Two Rakhine girls sit on school mats on an open platform perched on a hard wooden ledge. Leaving the houses in the neighborhood, he came across a coconut garden. A child is guarding a dab piled under a tree. The open land on the road to the coconut grove started and stopped at the foot of a distant hill range. In the dry season, flowers and tobacco are grown commercially. Then the houses in the neighborhood started again. A Rakhine was busy making furniture with cane and bamboo on the ground floor of the loft next to the yard. The lord of the house is known to the east of Turyada Jewel. He put our chair forward with a smile. Seeing the sliced ​​cane pieces and various handicrafts, I walked back to the edge of the neighborhood. The Mathamuhuri River flows here and there, forming many English ‘V’ shaped angles.
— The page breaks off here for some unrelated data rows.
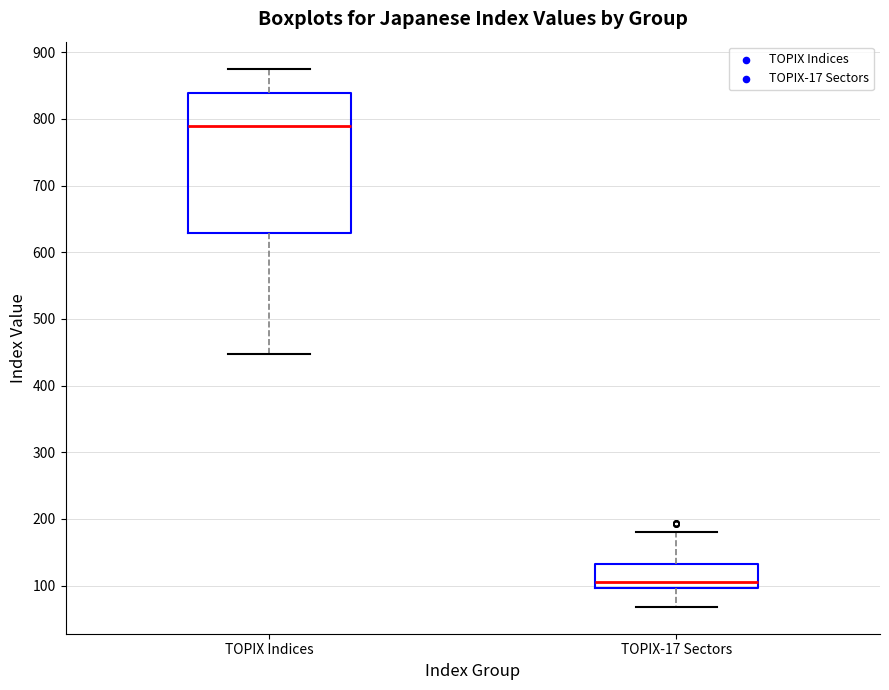

Which box is the tallest, from its lower edge to its upper edge?

TOPIX Indices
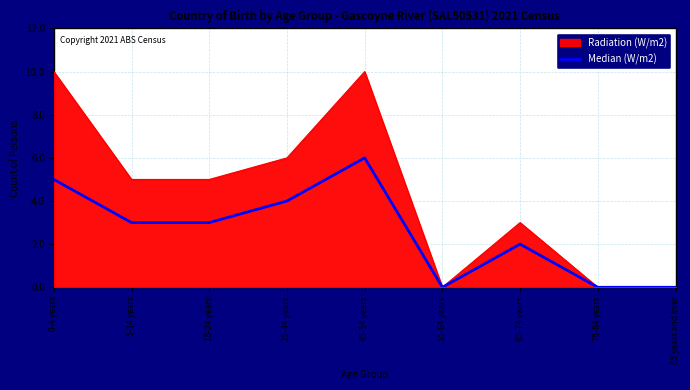

The Radiation (W/m2) series shows 10 at 0-4 years. True or false?

True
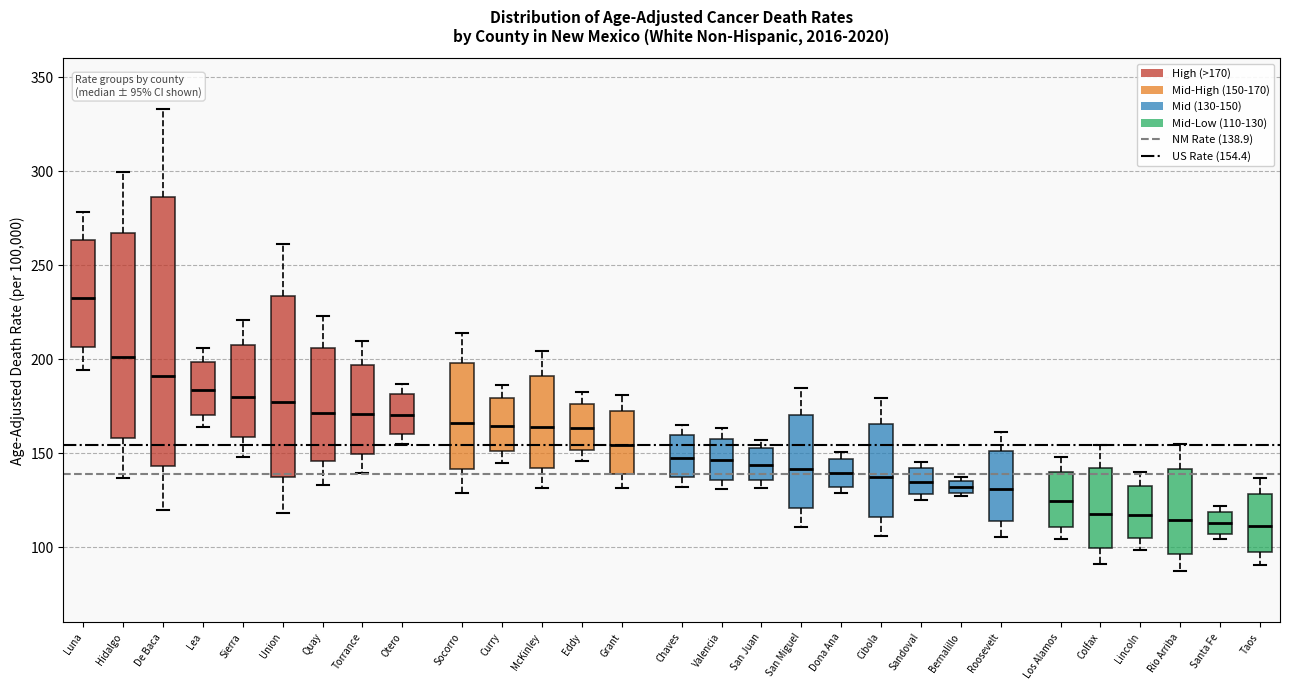

Which box has the highest median line?

Luna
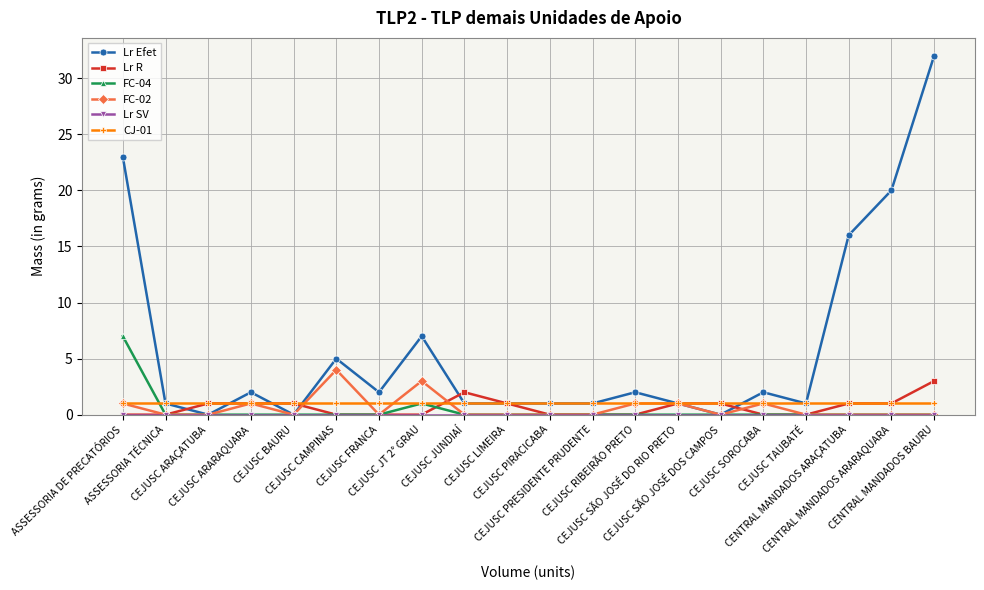

How many distinct data groups are displayed?

6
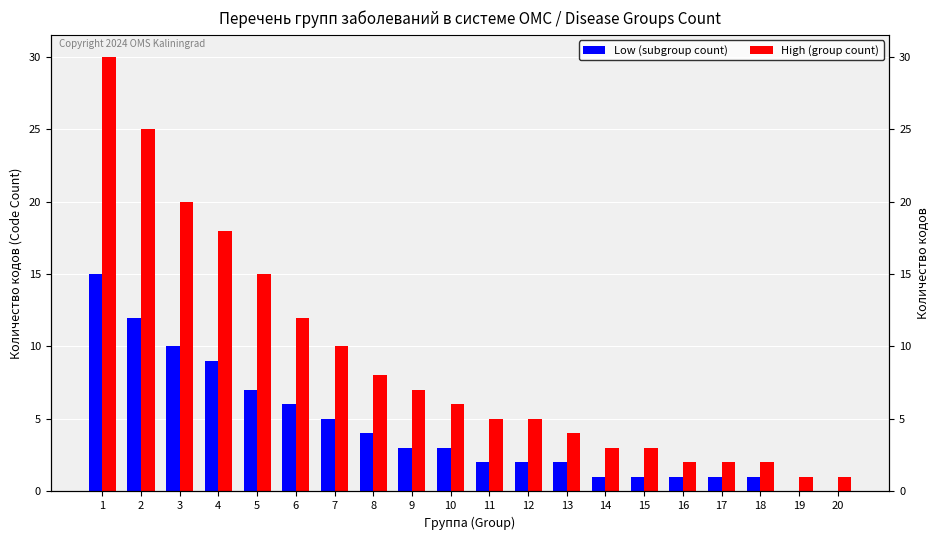

List the labels in order of High (group count) value, smallest first.

19, 20, 16, 17, 18, 14, 15, 13, 11, 12, 10, 9, 8, 7, 6, 5, 4, 3, 2, 1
We are standing inside the two arms of the corner. Throwing the shores of the river over the river, the hill has risen with steep stone walls. Shelf here. Bunokalami and reed bushes creeping in the sand of the char. A group of teenagers from Rakhine and Bengali have played football in Char. The next destination is a litchi garden next to Rakhinepara. A long time ago, in the era of Shabana Babita, a film was shot here. The litchi garden is so famous. Rows of litchi trees arranged in layers. Carefully walk the slippery path through the long grass inside the garden. Bird nests can be seen inside the dense texture of litchi leaves. There are rows of betel trees standing on the other side of the garden across the river. Their long shadow has fallen on the sand of the char. A layer of silt has accumulated on the banks of the river. Matamuhuri was born in the Kraudong or Mountain Mountains on the Burmese border.
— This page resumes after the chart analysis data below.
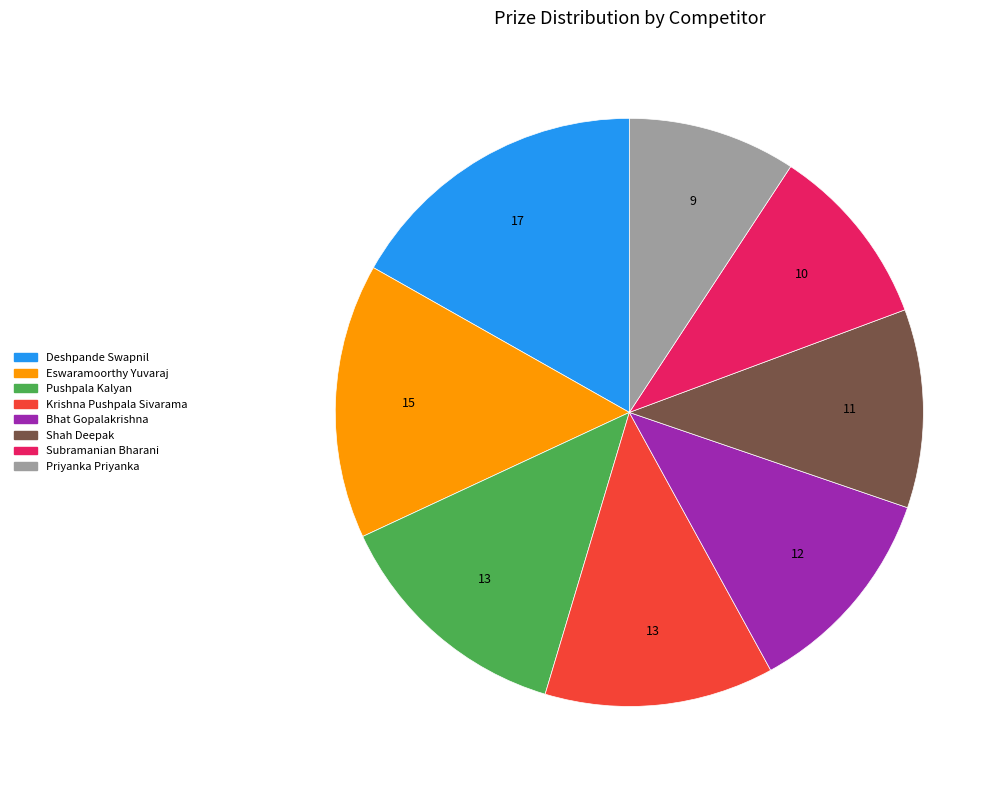

Which has a higher value, Krishna Pushpala Sivarama or Eswaramoorthy Yuvaraj?

Eswaramoorthy Yuvaraj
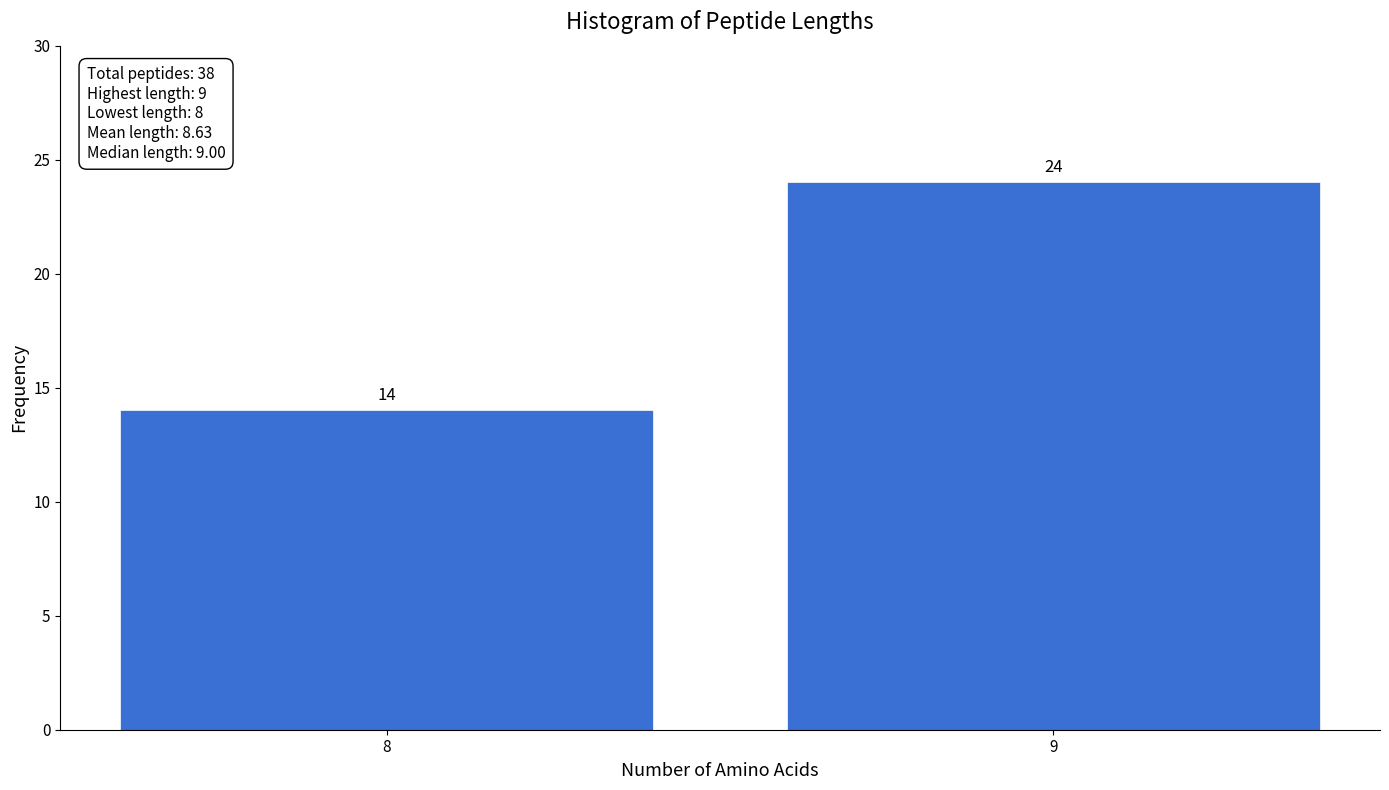

Reading right to left, extract all data points from this chart.

24	14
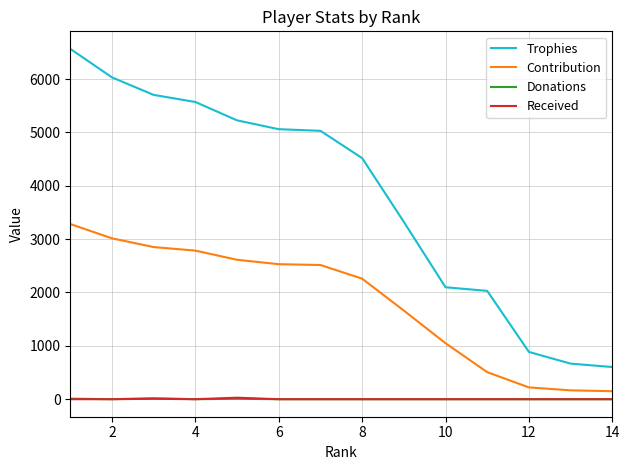

True or false: Trophies and Donations intersect in this chart.

False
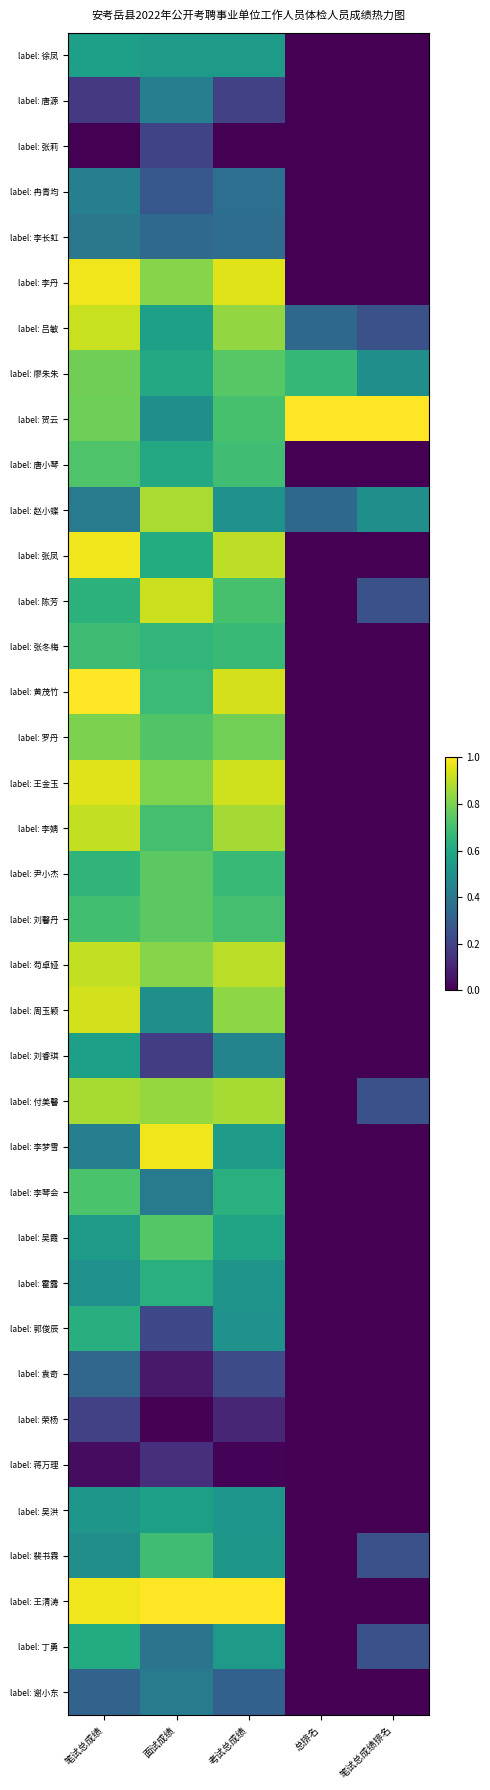

What is the total value across all series at 笔试总成绩?

23.1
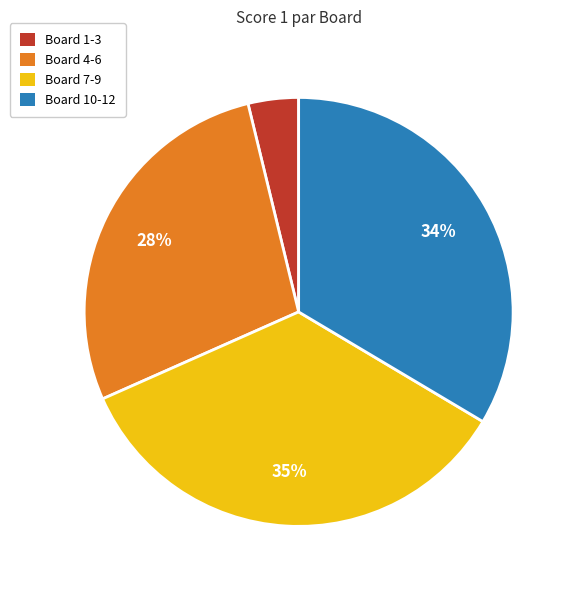

Count the number of slices in the pie.

4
The river then spirals through the Sangu Matamuhuri Protected Forest in Bandarban. This silt is coming from the vast mountain forests along the stream. Across the river is a very high hill on the other side. A group of clouds is sitting on the top of the forest! After the litchi garden, the houses in the neighborhood came into view again. The end of Rakhinepara. This side of the neighborhood is quite secluded. All wooden cottages across the side of the clean yard to Takat. An elderly Rakhine woman has dried ripe tamarind in the sun. When he approached her, he smiled and handed her tamarind. Expressing gratitude with a smile, I walked around at the end of the neighborhood. Sitting on the veranda of the machaghar, a group of Rakhine children covered their faces with their hands and muttered what they were saying and laughing and eating! After Rakhinpara, there is a paved staircase from the foot of the high hill to the top. I climbed the stairs step by step. Buddhist monastery or keang is standing on the hill. Kayang, built in the style of Rakhine tradition, is made of black wood. I met a monk in the yard of Keang. Not far from there, at the end of the courtyard, on the slope of the hill, there is a jadi or pagoda with a lion gate. Sculptures of a pair of golden lions on both sides of the entrance. The color of a pair of small and large pointed pillars inside the jadi is also golden. Bench to sit next to. The stream flowing through the middle of the forest hill far below can be seen through the gaps of the trees next to Jadi. The evening came down on the way back from Keyang’s hill. We were mesmerized by the twinkling of twilight in the sky and a flock of woodpeckers flew towards the distant mountain range.